BERT in ML4K: this is amazing! Dave Touretzky 10 Dec 2021 00:59 UTC
I saw something yesterday that blew me away.  BERT is now accessible via
the "Machine Learning For Kids" (ML4K) web site created by Dale Lane.
BERT is Google's natural language understanding architecture: a
horrendously complicated neural net called a "transformer" that allows
Google applications to 'understand' the meaning of text.  Google has
made a version of BERT publicly available for researchers to play with.

But now, thanks to ML4K, BERT is available to your average eight year
old Scratch programmer.  Try it out for yourself and prepare to be
amazed.

1. Go to https://MachineLearningForKids.co.uk
2. Click on "Get Started", then "Try it now".
3. Click on the "Pretrained" link in the top navigation bar.
4. Read the "How to use" panel to see how to load Scratch extensions,
   and then Click on the blue "Get Started" button.  This takes you to
   the ML4K version of Scratch 3. Here's a direct link:
   https://machinelearningforkids.co.uk/scratch3/
5. Click on the blue "Add Extension" button at the bottom of the
   blocks palette.
6. Add the "Question Answering" extension.

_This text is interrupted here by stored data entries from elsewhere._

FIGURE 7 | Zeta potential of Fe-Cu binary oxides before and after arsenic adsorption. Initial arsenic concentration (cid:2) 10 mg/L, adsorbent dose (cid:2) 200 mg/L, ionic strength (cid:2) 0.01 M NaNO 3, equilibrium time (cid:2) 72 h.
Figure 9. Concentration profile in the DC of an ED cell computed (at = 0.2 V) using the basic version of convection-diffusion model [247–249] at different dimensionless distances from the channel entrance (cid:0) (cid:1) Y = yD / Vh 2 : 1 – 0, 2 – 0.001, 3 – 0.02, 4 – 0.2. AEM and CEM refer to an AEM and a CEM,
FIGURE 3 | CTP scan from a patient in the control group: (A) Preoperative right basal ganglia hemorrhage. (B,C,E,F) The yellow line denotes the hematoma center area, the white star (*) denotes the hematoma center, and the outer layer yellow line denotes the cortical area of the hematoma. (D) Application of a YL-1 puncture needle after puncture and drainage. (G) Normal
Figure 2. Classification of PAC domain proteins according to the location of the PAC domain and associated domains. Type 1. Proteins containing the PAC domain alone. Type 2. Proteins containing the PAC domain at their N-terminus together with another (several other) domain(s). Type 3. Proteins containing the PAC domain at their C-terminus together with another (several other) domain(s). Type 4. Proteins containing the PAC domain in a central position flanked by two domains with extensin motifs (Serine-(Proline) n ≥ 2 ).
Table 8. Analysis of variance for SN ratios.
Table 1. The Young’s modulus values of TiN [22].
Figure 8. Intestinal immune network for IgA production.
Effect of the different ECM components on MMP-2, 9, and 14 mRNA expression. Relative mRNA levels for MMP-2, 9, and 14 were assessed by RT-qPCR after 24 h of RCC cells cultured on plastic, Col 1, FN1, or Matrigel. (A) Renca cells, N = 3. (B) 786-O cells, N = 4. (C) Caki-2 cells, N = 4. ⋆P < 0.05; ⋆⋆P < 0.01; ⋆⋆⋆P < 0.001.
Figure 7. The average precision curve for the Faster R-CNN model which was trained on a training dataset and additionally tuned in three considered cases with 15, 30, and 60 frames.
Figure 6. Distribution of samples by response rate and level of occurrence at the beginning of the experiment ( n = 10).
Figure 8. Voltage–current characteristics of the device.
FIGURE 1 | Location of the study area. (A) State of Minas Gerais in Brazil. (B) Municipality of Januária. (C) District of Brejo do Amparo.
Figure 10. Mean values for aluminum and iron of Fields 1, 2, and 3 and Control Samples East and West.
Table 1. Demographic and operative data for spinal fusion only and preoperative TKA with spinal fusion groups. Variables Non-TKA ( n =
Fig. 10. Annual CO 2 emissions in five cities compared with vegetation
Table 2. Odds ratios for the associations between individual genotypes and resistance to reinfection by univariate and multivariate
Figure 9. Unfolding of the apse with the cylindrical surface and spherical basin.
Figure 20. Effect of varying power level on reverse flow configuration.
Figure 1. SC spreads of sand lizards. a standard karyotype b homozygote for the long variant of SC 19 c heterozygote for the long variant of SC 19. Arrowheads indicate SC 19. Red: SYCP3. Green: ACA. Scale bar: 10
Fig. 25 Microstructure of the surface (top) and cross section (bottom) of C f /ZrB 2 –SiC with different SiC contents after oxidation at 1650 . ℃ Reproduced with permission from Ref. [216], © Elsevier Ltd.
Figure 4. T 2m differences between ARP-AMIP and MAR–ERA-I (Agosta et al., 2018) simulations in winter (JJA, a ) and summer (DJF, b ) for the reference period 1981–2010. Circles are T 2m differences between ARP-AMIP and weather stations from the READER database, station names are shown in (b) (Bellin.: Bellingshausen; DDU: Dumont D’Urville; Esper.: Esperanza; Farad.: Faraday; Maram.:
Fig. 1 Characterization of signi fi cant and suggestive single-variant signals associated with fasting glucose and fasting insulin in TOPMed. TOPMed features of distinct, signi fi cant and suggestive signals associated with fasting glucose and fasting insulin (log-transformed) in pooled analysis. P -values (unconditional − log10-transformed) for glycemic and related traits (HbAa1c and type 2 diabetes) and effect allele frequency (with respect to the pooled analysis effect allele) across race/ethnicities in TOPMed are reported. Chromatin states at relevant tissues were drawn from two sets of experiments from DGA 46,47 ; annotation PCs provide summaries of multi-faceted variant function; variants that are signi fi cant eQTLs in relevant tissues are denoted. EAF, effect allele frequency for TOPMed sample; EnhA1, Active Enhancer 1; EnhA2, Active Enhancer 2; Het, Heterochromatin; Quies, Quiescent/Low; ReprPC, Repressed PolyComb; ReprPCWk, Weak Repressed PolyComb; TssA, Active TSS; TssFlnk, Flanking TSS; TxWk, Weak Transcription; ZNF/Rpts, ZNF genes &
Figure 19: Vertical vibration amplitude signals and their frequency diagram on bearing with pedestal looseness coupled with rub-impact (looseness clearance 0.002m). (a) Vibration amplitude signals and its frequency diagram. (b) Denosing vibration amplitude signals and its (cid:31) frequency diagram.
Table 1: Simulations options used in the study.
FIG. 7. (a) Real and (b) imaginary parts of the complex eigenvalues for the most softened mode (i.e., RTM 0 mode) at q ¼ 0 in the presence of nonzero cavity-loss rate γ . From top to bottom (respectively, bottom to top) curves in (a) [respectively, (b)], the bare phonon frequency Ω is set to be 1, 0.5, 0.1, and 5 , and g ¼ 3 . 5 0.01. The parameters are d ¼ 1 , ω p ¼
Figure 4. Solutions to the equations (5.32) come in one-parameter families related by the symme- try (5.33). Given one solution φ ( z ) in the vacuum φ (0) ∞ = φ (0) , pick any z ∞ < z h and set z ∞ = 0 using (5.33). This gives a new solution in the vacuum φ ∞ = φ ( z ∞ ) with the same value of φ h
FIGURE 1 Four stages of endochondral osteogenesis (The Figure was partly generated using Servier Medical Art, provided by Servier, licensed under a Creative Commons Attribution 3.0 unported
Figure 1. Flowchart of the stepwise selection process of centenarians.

Now you can set up a Scratch program to answer queries like in the
figure below.  If you can't see the figure, here is the text equivalent:

  WHEN "Start" clicked:
  set answer to 0
  set text to "When John was driving Mary to work, they saw a purple cow by the side of the road."
  set query to "What did John see?"
  set answer to find answer to query in text

Click on the green start flag and you'll see the answer: "a purple cow".
If you're not astonished by this, you should be.  (By the answer, not
the cow.)

Here is a table of things I tried:

  Query                              Response
  =======================            =======================
  What did John see?                 a purple cow
  What color was the cow?            purple
  What was purple?                   cow
  Where was the cow?                 by the side of the road
  What was John doing?               driving Mary to work
  What was by the road?              a purple cow
  Where did John drive?              Mary to work
  Who did John drive?                Mary

  Who was driving?                   [blank]
  Where was John driving?            [blank]
  Who was John with?                 [blank]
  What did Mary see?                 [blank]

As you can see, the queries didn't always succeed.  But a lot of them
did.  This is real natural language understanding (see Big Idea 4:
Natural Interaction), using a neural network that Google spent millions
to develop.  And now this tool is available to children.

We are truly living in exciting times.